▶ _Work order_
Extract only the lines from the start of the entries below to the line with "wrist: (298, 392)", inclusive; omit every picture.

Dataset excerpts
..........
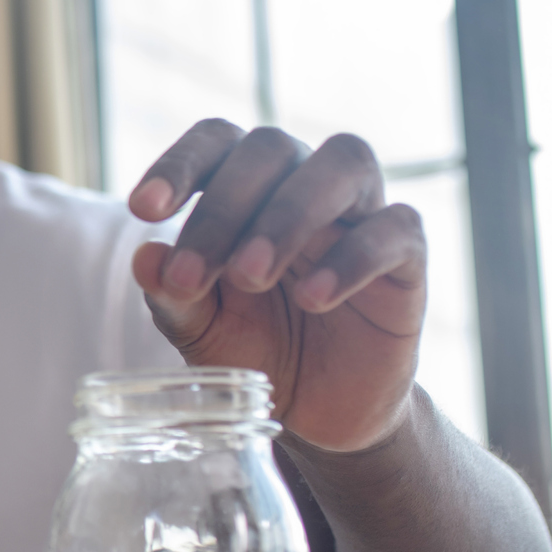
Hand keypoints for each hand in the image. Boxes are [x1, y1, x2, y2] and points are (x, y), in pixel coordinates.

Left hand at [128, 121, 423, 451]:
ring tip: (250, 277)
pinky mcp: (408, 261)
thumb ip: (172, 294)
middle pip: (272, 148)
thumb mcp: (200, 328)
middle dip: (224, 208)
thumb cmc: (251, 347)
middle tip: (192, 276)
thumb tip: (145, 258)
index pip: (217, 140)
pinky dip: (353, 257)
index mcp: (247, 186)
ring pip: (344, 164)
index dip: (180, 163)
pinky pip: (396, 229)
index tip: (143, 209)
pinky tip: (313, 299)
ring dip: (289, 215)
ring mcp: (362, 215)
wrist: (316, 411)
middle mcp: (305, 183)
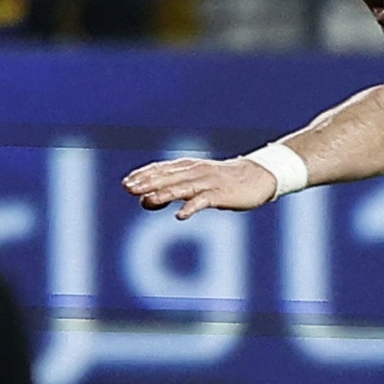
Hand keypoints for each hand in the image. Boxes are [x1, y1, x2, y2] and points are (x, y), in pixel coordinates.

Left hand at [122, 155, 280, 216]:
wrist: (257, 177)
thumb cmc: (223, 181)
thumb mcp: (196, 181)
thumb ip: (172, 189)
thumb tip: (145, 201)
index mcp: (188, 166)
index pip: (161, 168)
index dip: (143, 175)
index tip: (126, 183)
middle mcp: (195, 172)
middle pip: (167, 177)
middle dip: (147, 183)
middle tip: (128, 189)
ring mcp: (208, 182)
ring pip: (182, 188)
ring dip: (163, 194)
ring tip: (147, 201)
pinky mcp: (220, 194)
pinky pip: (204, 201)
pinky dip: (191, 207)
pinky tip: (181, 216)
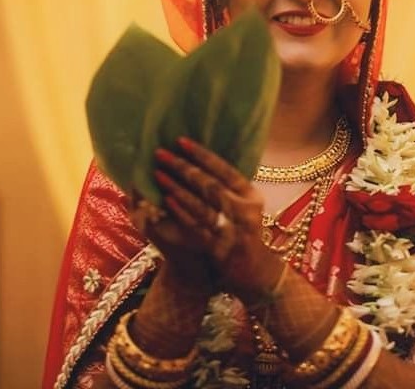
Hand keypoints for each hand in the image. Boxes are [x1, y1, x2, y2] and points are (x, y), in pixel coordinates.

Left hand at [153, 138, 282, 301]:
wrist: (256, 273)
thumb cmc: (245, 233)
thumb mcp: (246, 206)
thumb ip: (229, 188)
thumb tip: (197, 163)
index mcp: (251, 195)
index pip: (225, 169)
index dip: (202, 155)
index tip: (181, 141)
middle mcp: (245, 210)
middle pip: (210, 185)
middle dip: (183, 167)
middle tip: (161, 154)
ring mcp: (233, 230)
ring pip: (201, 205)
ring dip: (177, 188)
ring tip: (159, 174)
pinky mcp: (220, 248)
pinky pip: (197, 226)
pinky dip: (181, 212)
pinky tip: (166, 200)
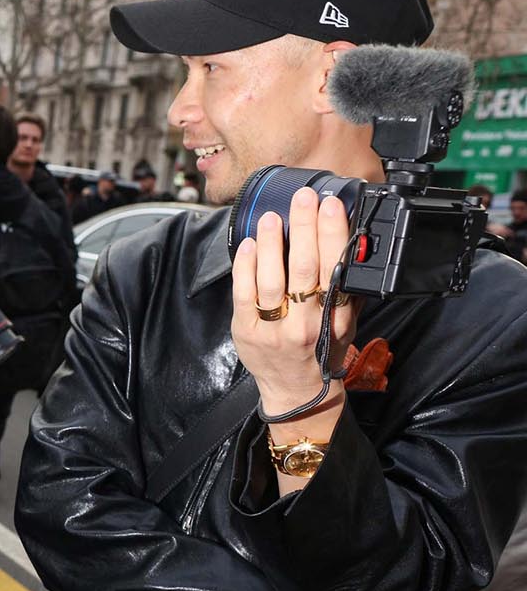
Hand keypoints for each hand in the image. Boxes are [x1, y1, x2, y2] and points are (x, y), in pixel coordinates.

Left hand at [231, 188, 360, 415]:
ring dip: (271, 244)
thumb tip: (346, 238)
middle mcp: (307, 324)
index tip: (331, 205)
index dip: (333, 234)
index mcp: (335, 317)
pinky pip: (245, 294)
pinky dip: (245, 266)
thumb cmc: (323, 351)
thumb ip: (346, 287)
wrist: (298, 392)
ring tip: (270, 217)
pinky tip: (247, 244)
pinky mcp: (247, 332)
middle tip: (302, 198)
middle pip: (305, 269)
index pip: (336, 269)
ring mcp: (274, 330)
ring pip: (272, 280)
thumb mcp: (345, 322)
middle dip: (304, 228)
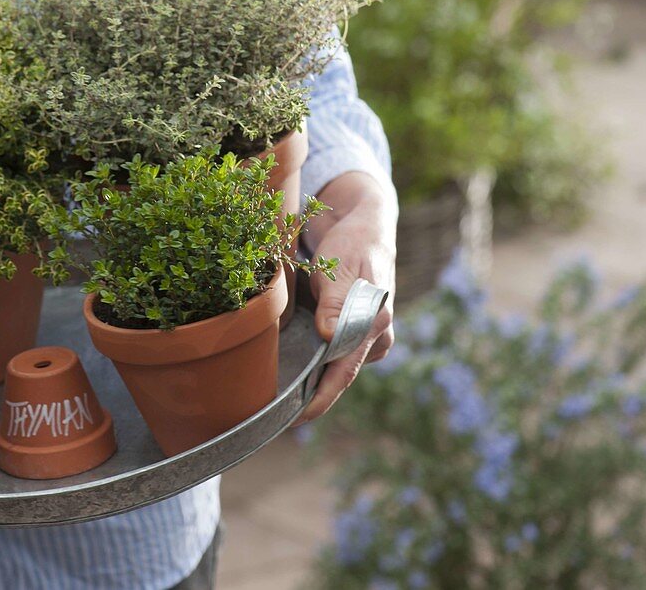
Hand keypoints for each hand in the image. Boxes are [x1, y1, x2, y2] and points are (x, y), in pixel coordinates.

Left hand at [295, 172, 396, 424]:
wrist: (363, 227)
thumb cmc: (351, 243)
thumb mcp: (339, 266)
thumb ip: (335, 302)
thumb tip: (330, 335)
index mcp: (375, 323)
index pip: (344, 372)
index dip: (319, 399)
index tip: (293, 418)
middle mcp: (376, 336)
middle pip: (338, 376)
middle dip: (308, 396)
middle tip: (270, 415)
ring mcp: (367, 337)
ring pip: (332, 366)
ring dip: (307, 376)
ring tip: (270, 393)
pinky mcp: (355, 333)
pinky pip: (331, 354)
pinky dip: (311, 360)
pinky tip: (285, 366)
..........
▶ _Output for this task_
Hand keypoints for each hand in the image. Boxes are [x1, y1, x2, y2] and points are (x, y), in pixel coordinates.

Left hand at [128, 121, 423, 451]:
ring tip: (250, 277)
pinky mcp: (408, 261)
thumb ip: (172, 294)
middle pip: (272, 148)
thumb mcp: (200, 328)
middle dip: (224, 208)
thumb cmc: (251, 347)
middle tip: (192, 276)
thumb tip: (145, 258)
index pip: (217, 140)
pinky dip: (353, 257)
index mcp: (247, 186)
ring pip: (344, 164)
index dip: (180, 163)
pinky pip: (396, 229)
index tip: (143, 209)
pinky tip: (313, 299)
ring dip: (289, 215)
ring mcp: (362, 215)
wrist: (316, 411)
middle mcp: (305, 183)
Hand keypoints for each hand in the image. Boxes are [x1, y1, x2, y2] and points are (x, y), in pixel coordinates.

Left hand at [122, 155, 280, 216]:
wrist: (257, 177)
thumb cmc: (223, 181)
thumb mcp: (196, 181)
thumb ip: (172, 189)
thumb tip: (145, 201)
index mcp: (188, 166)
index pip: (161, 168)
index dip: (143, 175)
index tip: (126, 183)
middle mcp: (195, 172)
middle pip: (167, 177)
middle dip: (147, 183)
middle tip: (128, 189)
ring mcp: (208, 182)
ring pip: (182, 188)
ring dip: (163, 194)
ring tip: (147, 201)
pinky mcp: (220, 194)
pinky pip: (204, 201)
pinky dip: (191, 207)
pinky tip: (181, 216)
Hand keypoints for each hand in the image. Boxes are [x1, y1, x2, y2] and points are (x, y), in pixel coordinates.

Left hand at [153, 138, 282, 301]:
wrist: (256, 273)
thumb cmc: (245, 233)
thumb mcp: (246, 206)
thumb ip: (229, 188)
thumb tip: (197, 163)
index mcp: (251, 195)
index pip: (225, 169)
index dip: (202, 155)
index tip: (181, 141)
middle mcp: (245, 210)
middle pip: (210, 185)
middle dip: (183, 167)
middle tip: (161, 154)
ring mcp: (233, 230)
ring pip: (201, 205)
ring dip: (177, 188)
ring tip: (159, 174)
pinky mcp: (220, 248)
pinky pip: (197, 226)
pinky dip: (181, 212)
pinky tip: (166, 200)
Hand keypoints for each hand in the image. Boxes are [x1, y1, x2, y2] and points are (x, y), in pixel coordinates.

Left hand at [231, 188, 360, 415]:
ring dip: (271, 244)
thumb tip: (346, 238)
middle mcp: (307, 324)
index tip: (331, 205)
index dip: (333, 234)
index mcp: (335, 317)
pinky pip: (245, 294)
pinky dip: (245, 266)
thumb cmc: (323, 351)
thumb ip: (346, 287)
wrist: (298, 392)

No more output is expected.